Document images with source code

###

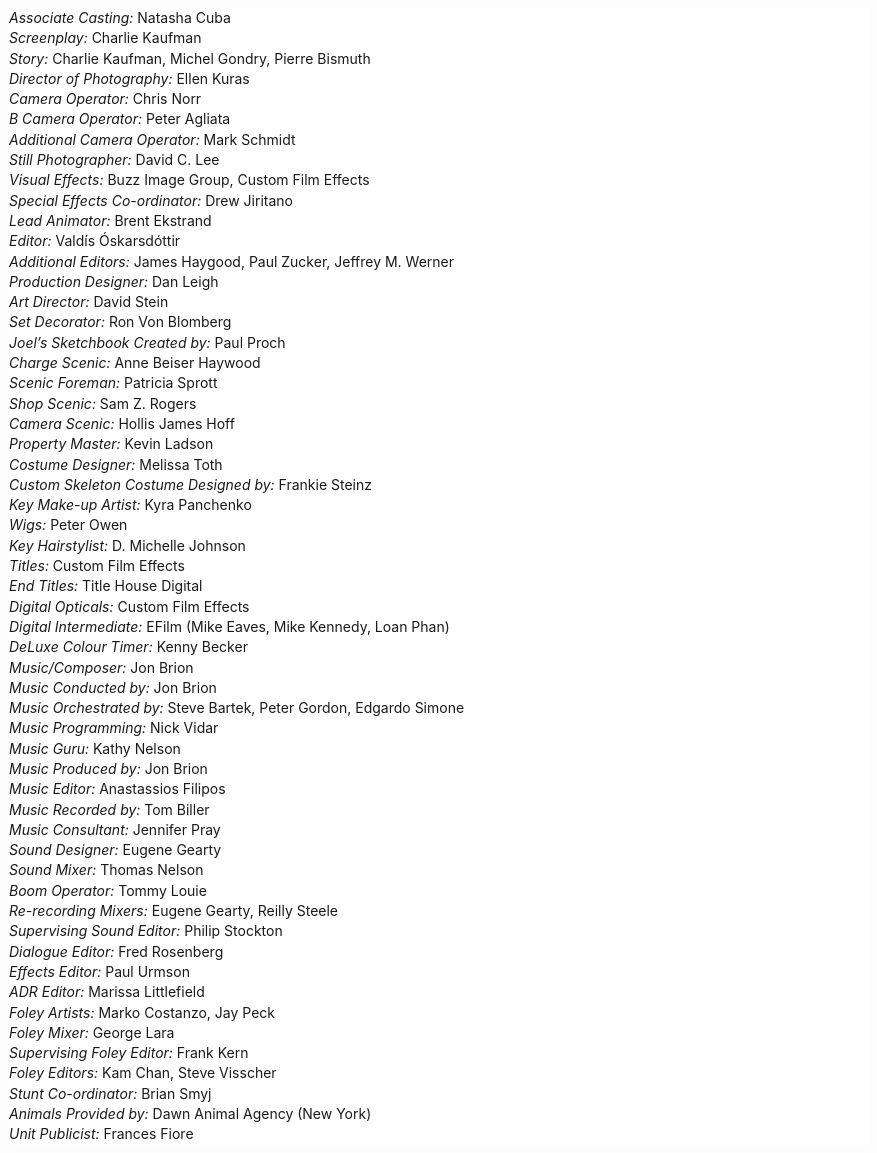 _Associate Casting:_ Natasha Cuba  
_Screenplay:_ Charlie Kaufman  
_Story:_ Charlie Kaufman, Michel Gondry, Pierre Bismuth  
_Director of Photography:_ Ellen Kuras  
_Camera Operator:_ Chris Norr  
_B Camera Operator:_ Peter Agliata  
_Additional Camera Operator:_ Mark Schmidt  
_Still Photographer:_ David C. Lee  
_Visual Effects:_ Buzz Image Group, Custom Film Effects  
_Special Effects Co-ordinator:_ Drew Jiritano  
_Lead Animator:_ Brent Ekstrand  
_Editor:_ Valdís Óskarsdóttir  
_Additional Editors:_ James Haygood, Paul Zucker, Jeffrey M. Werner  
_Production Designer:_ Dan Leigh  
_Art Director:_ David Stein  
_Set Decorator:_ Ron Von Blomberg  
_Joel’s Sketchbook Created by:_ Paul Proch  
_Charge Scenic:_ Anne Beiser Haywood  
_Scenic Foreman:_ Patricia Sprott  
_Shop Scenic:_ Sam Z. Rogers  
_Camera Scenic:_ Hollis James Hoff  
_Property Master:_ Kevin Ladson  
_Costume Designer:_ Melissa Toth  
_Custom Skeleton Costume Designed by:_ Frankie Steinz  
_Key Make-up Artist:_ Kyra Panchenko  
_Wigs:_ Peter Owen  
_Key Hairstylist:_ D. Michelle Johnson  
_Titles:_ Custom Film Effects  
_End Titles:_ Title House Digital  
_Digital Opticals:_ Custom Film Effects  
_Digital Intermediate:_ EFilm (Mike Eaves, Mike Kennedy, Loan Phan)  
_DeLuxe Colour Timer:_ Kenny Becker  
_Music/Composer:_ Jon Brion  
_Music Conducted by:_ Jon Brion  
_Music Orchestrated by:_ Steve Bartek, Peter Gordon, Edgardo Simone  
_Music Programming:_ Nick Vidar  
_Music Guru:_ Kathy Nelson  
_Music Produced by:_ Jon Brion  
_Music Editor:_ Anastassios Filipos  
_Music Recorded by:_ Tom Biller  
_Music Consultant:_ Jennifer Pray  
_Sound Designer:_ Eugene Gearty  
_Sound Mixer:_ Thomas Nelson  
_Boom Operator:_ Tommy Louie  
_Re-recording Mixers:_ Eugene Gearty, Reilly Steele  
_Supervising Sound Editor:_ Philip Stockton  
_Dialogue Editor:_ Fred Rosenberg  
_Effects Editor:_ Paul Urmson  
_ADR Editor:_ Marissa Littlefield  
_Foley Artists:_ Marko Costanzo, Jay Peck  
_Foley Mixer:_ George Lara  
_Supervising Foley Editor:_ Frank Kern  
_Foley Editors:_ Kam Chan, Steve Visscher  
_Stunt Co-ordinator:_ Brian Smyj  
_Animals Provided by:_ Dawn Animal Agency (New York)  
_Unit Publicist:_ Frances Fiore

###

## Problem requirements
Repeat each line of the records exactly. Do not include the pictures.

## Result of the exercise
 _Associate Casting:_ Natasha Cuba  
_Screenplay:_ Charlie Kaufman  
_Story:_ Charlie Kaufman, Michel Gondry, Pierre Bismuth  
_Director of Photography:_ Ellen Kuras  
_Camera Operator:_ Chris Norr  
_B Camera Operator:_ Peter Agliata  
_Additional Camera Operator:_ Mark Schmidt  
_Still Photographer:_ David C. Lee  
_Visual Effects:_ Buzz Image Group, Custom Film Effects  
_Special Effects Co-ordinator:_ Drew Jiritano  
_Lead Animator:_ Brent Ekstrand  
_Editor:_ Valdís Óskarsdóttir  
_Additional Editors:_ James Haygood, Paul Zucker, Jeffrey M. Werner  
_Production Designer:_ Dan Leigh  
_Art Director:_ David Stein  
_Set Decorator:_ Ron Von Blomberg  
_Joel’s Sketchbook Created by:_ Paul Proch  
_Charge Scenic:_ Anne Beiser Haywood  
_Scenic Foreman:_ Patricia Sprott  
_Shop Scenic:_ Sam Z. Rogers  
_Camera Scenic:_ Hollis James Hoff  
_Property Master:_ Kevin Ladson  
_Costume Designer:_ Melissa Toth  
_Custom Skeleton Costume Designed by:_ Frankie Steinz  
_Key Make-up Artist:_ Kyra Panchenko  
_Wigs:_ Peter Owen  
_Key Hairstylist:_ D. Michelle Johnson  
_Titles:_ Custom Film Effects  
_End Titles:_ Title House Digital  
_Digital Opticals:_ Custom Film Effects  
_Digital Intermediate:_ EFilm (Mike Eaves, Mike Kennedy, Loan Phan)  
_DeLuxe Colour Timer:_ Kenny Becker  
_Music/Composer:_ Jon Brion  
_Music Conducted by:_ Jon Brion  
_Music Orchestrated by:_ Steve Bartek, Peter Gordon, Edgardo Simone  
_Music Programming:_ Nick Vidar  
_Music Guru:_ Kathy Nelson  
_Music Produced by:_ Jon Brion  
_Music Editor:_ Anastassios Filipos  
_Music Recorded by:_ Tom Biller  
_Music Consultant:_ Jennifer Pray  
_Sound Designer:_ Eugene Gearty  
_Sound Mixer:_ Thomas Nelson  
_Boom Operator:_ Tommy Louie  
_Re-recording Mixers:_ Eugene Gearty, Reilly Steele  
_Supervising Sound Editor:_ Philip Stockton  
_Dialogue Editor:_ Fred Rosenberg  
_Effects Editor:_ Paul Urmson  
_ADR Editor:_ Marissa Littlefield  
_Foley Artists:_ Marko Costanzo, Jay Peck  
_Foley Mixer:_ George Lara  
_Supervising Foley Editor:_ Frank Kern  
_Foley Editors:_ Kam Chan, Steve Visscher  
_Stunt Co-ordinator:_ Brian Smyj  
_Animals Provided by:_ Dawn Animal Agency (New York)  
_Unit Publicist:_ Frances Fiore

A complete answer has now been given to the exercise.